Type out every line of text in the rows below, each one unchanged. Leave the pictures out.

— Information given —
# # # #
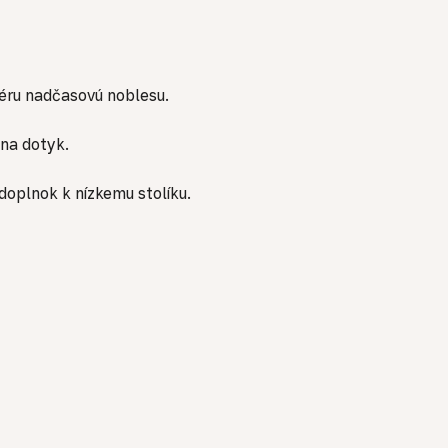
iéru nadčasovú noblesu.
 na dotyk.
oplnok k nízkemu stolíku.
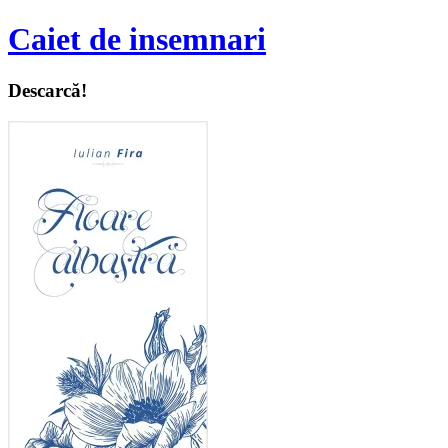
Caiet de insemnari
Descarcă!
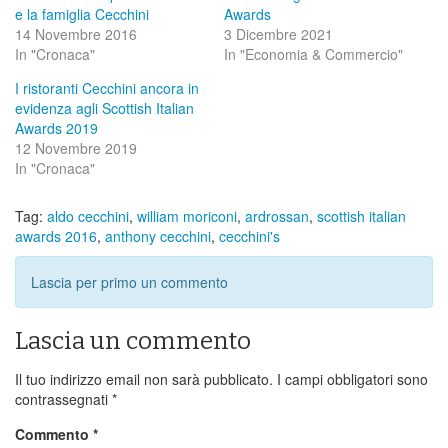
e la famiglia Cecchini
Awards
14 Novembre 2016
3 Dicembre 2021
In "Cronaca"
In "Economia & Commercio"
I ristoranti Cecchini ancora in
evidenza agli Scottish Italian
Awards 2019
12 Novembre 2019
In "Cronaca"
Tag:
aldo cecchini
,
william moriconi
,
ardrossan
,
scottish italian
awards 2016
,
anthony cecchini
,
cecchini's
Lascia per primo un commento
Lascia un commento
Il tuo indirizzo email non sarà pubblicato.
I campi obbligatori sono
contrassegnati
*
Commento
*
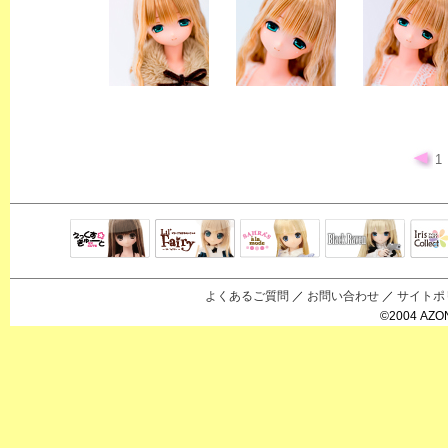
1
Black Raven
IrisC
えっくすきゅ
リルフェアリ
サアラズアラ
ーと
ー
モード
よくあるご質問
／
お問い合わせ
／
サイトポ
©2004 AZON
# # # #
— Result —
iéru nadčasovú noblesu.
 na dotyk.
oplnok k nízkemu stolíku.
Caiet de insemnari
Descarcă!
e la famiglia Cecchini
Awards
14 Novembre 2016
3 Dicembre 2021
In "Cronaca"
In "Economia & Commercio"
I ristoranti Cecchini ancora in
evidenza agli Scottish Italian
Awards 2019
12 Novembre 2019
In "Cronaca"
Tag:
aldo cecchini
,
william moriconi
,
ardrossan
,
scottish italian
awards 2016
,
anthony cecchini
,
cecchini's
Lascia per primo un commento
Lascia un commento
Il tuo indirizzo email non sarà pubblicato.
I campi obbligatori sono
contrassegnati
*
Commento
*
1
Black Raven
IrisC
えっくすきゅ
リルフェアリ
サアラズアラ
ーと
ー
モード
よくあるご質問
／
お問い合わせ
／
サイトポ
©2004 AZON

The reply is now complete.